The expression profile of bile acid and cholesterol synthesis genes are affected by the binding of Hepatitis B Virus to its cellular receptor

Chronic hepatitis B virus (HBV) infection has been associated with alterations in lipid metabolism, suggesting that HBV may affect the expression of metabolism-related genes. Moreover, the sodium-taurocholate cotransporting polypeptide (NTCP), responsible for bile acid uptake into hepatocytes, was identified as the functional cellular receptor mediating HBV entry. Aim of the study was to determine whether HBV alters the liver metabolic profile by employing HBV-infected and uninfected human-liver chimeric mice. Methods: humanized uPA/SCID mice were used to establish chronic HBV infection. Gene expression profiles were determined by RT-PCR using primers specifically recognizing transcripts of either human or murine origin. Liver biopsy samples obtained from HBV-chronic individuals were used to validate changes determined in mice. Results: HBV-infected mice displayed modest changes in lipid metabolism. In contrast, significant upregulation of genes involved in transcriptional regulation, biosynthesis and uptake of cholesterol (SREBP2, p = 0.0001; HMG-CoA reductase, p = 0.0009; LDL receptor, p = 0.001) was determined in HBV-infected mice compared to uninfected controls. The most remarkable change was the enhancement of cholesterol 7α-Hydroxylase (CYP7A1; median 12-fold induction; p < 0.0001), the rate-limiting enzyme promoting cholesterol conversion to bile acids in hepatocytes.

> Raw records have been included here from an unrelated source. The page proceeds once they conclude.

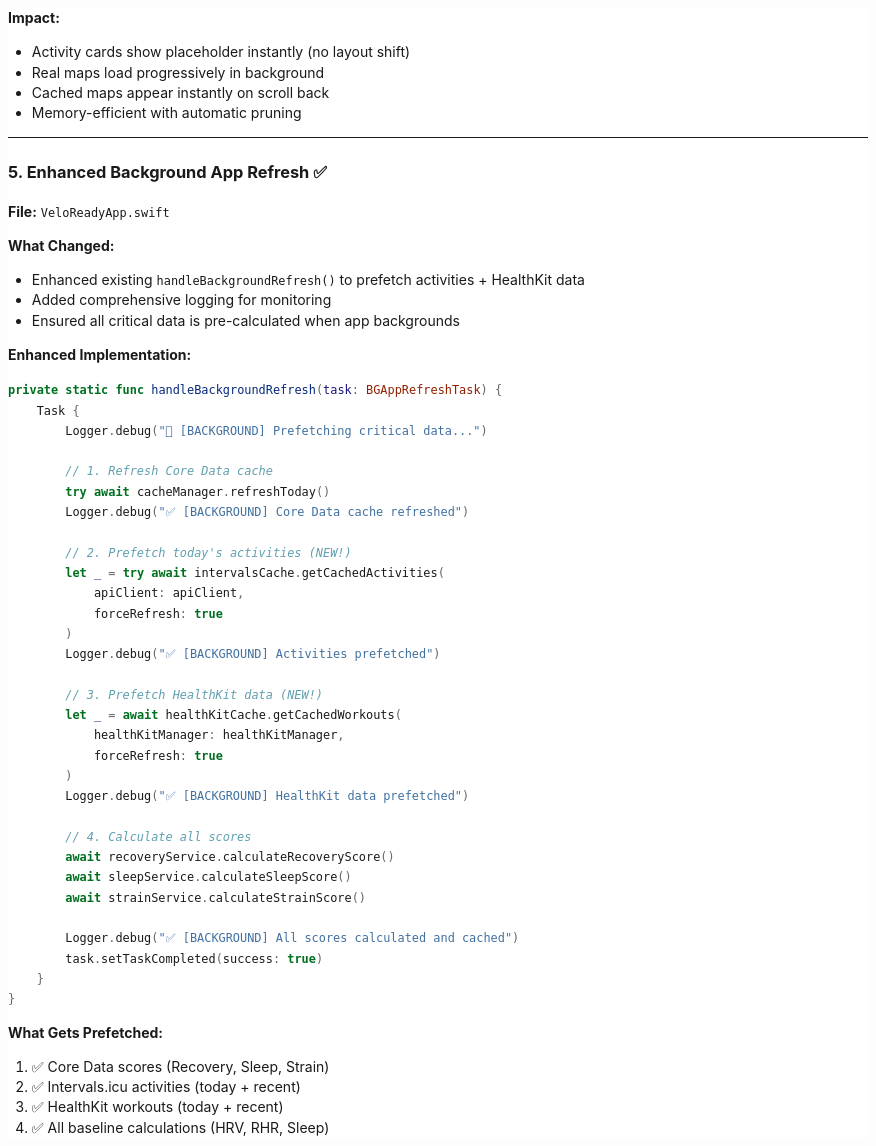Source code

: **Impact:**
- Activity cards show placeholder instantly (no layout shift)
- Real maps load progressively in background
- Cached maps appear instantly on scroll back
- Memory-efficient with automatic pruning

---

### 5. Enhanced Background App Refresh ✅

**File:** `VeloReadyApp.swift`

**What Changed:**
- Enhanced existing `handleBackgroundRefresh()` to prefetch activities + HealthKit data
- Added comprehensive logging for monitoring
- Ensured all critical data is pre-calculated when app backgrounds

**Enhanced Implementation:**
```swift
private static func handleBackgroundRefresh(task: BGAppRefreshTask) {
    Task {
        Logger.debug("🔄 [BACKGROUND] Prefetching critical data...")
        
        // 1. Refresh Core Data cache
        try await cacheManager.refreshToday()
        Logger.debug("✅ [BACKGROUND] Core Data cache refreshed")
        
        // 2. Prefetch today's activities (NEW!)
        let _ = try await intervalsCache.getCachedActivities(
            apiClient: apiClient, 
            forceRefresh: true
        )
        Logger.debug("✅ [BACKGROUND] Activities prefetched")
        
        // 3. Prefetch HealthKit data (NEW!)
        let _ = await healthKitCache.getCachedWorkouts(
            healthKitManager: healthKitManager, 
            forceRefresh: true
        )
        Logger.debug("✅ [BACKGROUND] HealthKit data prefetched")
        
        // 4. Calculate all scores
        await recoveryService.calculateRecoveryScore()
        await sleepService.calculateSleepScore()
        await strainService.calculateStrainScore()
        
        Logger.debug("✅ [BACKGROUND] All scores calculated and cached")
        task.setTaskCompleted(success: true)
    }
}
```

**What Gets Prefetched:**
1. ✅ Core Data scores (Recovery, Sleep, Strain)
2. ✅ Intervals.icu activities (today + recent)
3. ✅ HealthKit workouts (today + recent)
4. ✅ All baseline calculations (HRV, RHR, Sleep)

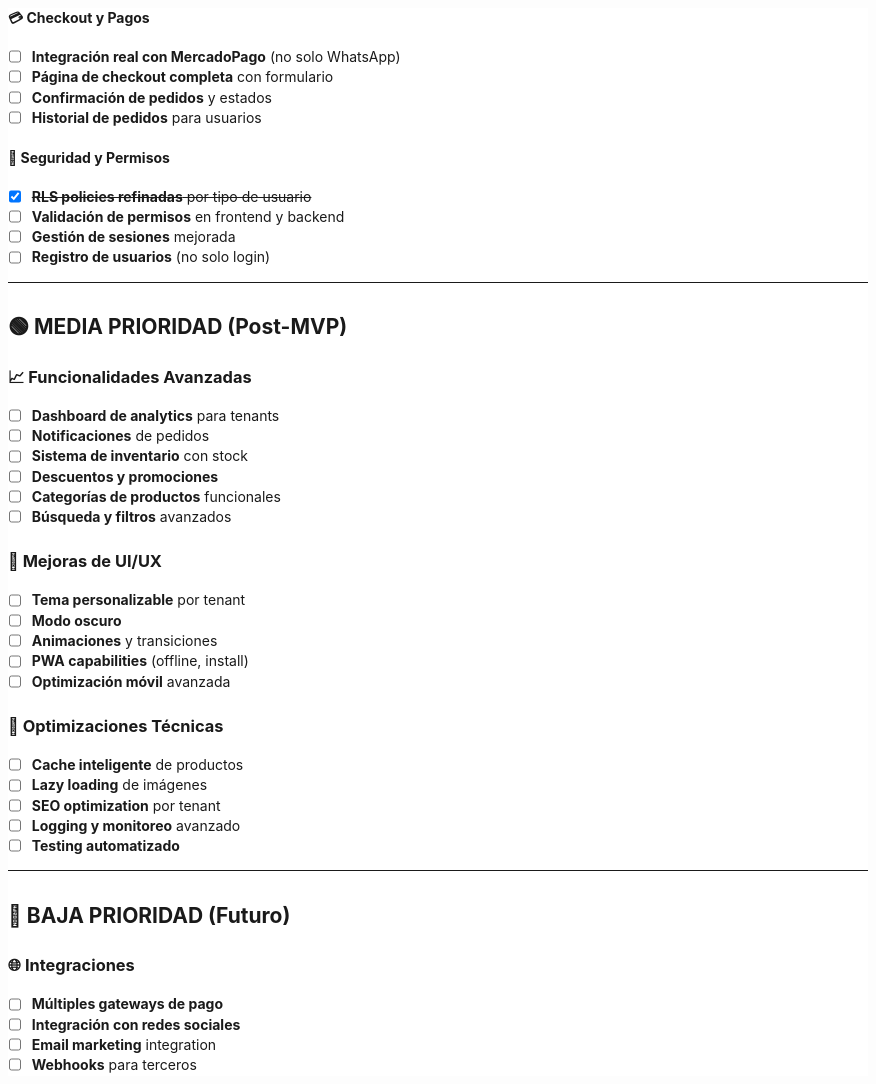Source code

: #### 💳 **Checkout y Pagos**

- [ ] **Integración real con MercadoPago** (no solo WhatsApp)
- [ ] **Página de checkout completa** con formulario
- [ ] **Confirmación de pedidos** y estados
- [ ] **Historial de pedidos** para usuarios

#### 🔐 **Seguridad y Permisos**

- [x] ~~**RLS policies refinadas** por tipo de usuario~~
- [ ] **Validación de permisos** en frontend y backend
- [ ] **Gestión de sesiones** mejorada
- [ ] **Registro de usuarios** (no solo login)

---

## 🟢 MEDIA PRIORIDAD (Post-MVP)

### 📈 **Funcionalidades Avanzadas**

- [ ] **Dashboard de analytics** para tenants
- [ ] **Notificaciones** de pedidos
- [ ] **Sistema de inventario** con stock
- [ ] **Descuentos y promociones**
- [ ] **Categorías de productos** funcionales
- [ ] **Búsqueda y filtros** avanzados

### 🎨 **Mejoras de UI/UX**

- [ ] **Tema personalizable** por tenant
- [ ] **Modo oscuro**
- [ ] **Animaciones** y transiciones
- [ ] **PWA capabilities** (offline, install)
- [ ] **Optimización móvil** avanzada

### 🔧 **Optimizaciones Técnicas**

- [ ] **Cache inteligente** de productos
- [ ] **Lazy loading** de imágenes
- [ ] **SEO optimization** por tenant
- [ ] **Logging y monitoreo** avanzado
- [ ] **Testing automatizado**

---

## 🔴 BAJA PRIORIDAD (Futuro)

### 🌐 **Integraciones**

- [ ] **Múltiples gateways de pago**
- [ ] **Integración con redes sociales**
- [ ] **Email marketing** integration
- [ ] **Webhooks** para terceros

Significant CYP7A1 induction (p = 0.002) was confirmed in liver biopsies from HBV-infected patients. Notably, we found that administration of a lipopeptide derived from the preS1-domain of HBV envelope provoked a comparable CYP7A1 induction in uninfected mice, thus designating the preS1-domain as the viral component triggering compensatory cholesterol and bile acid synthesis. Conclusion: Binding of HBV to its cellular receptor NTCP appears to limit the hepatocellular uptake of bile acids. As a means of compensation, bile acid synthesis and consequently provision of cholesterol are induced.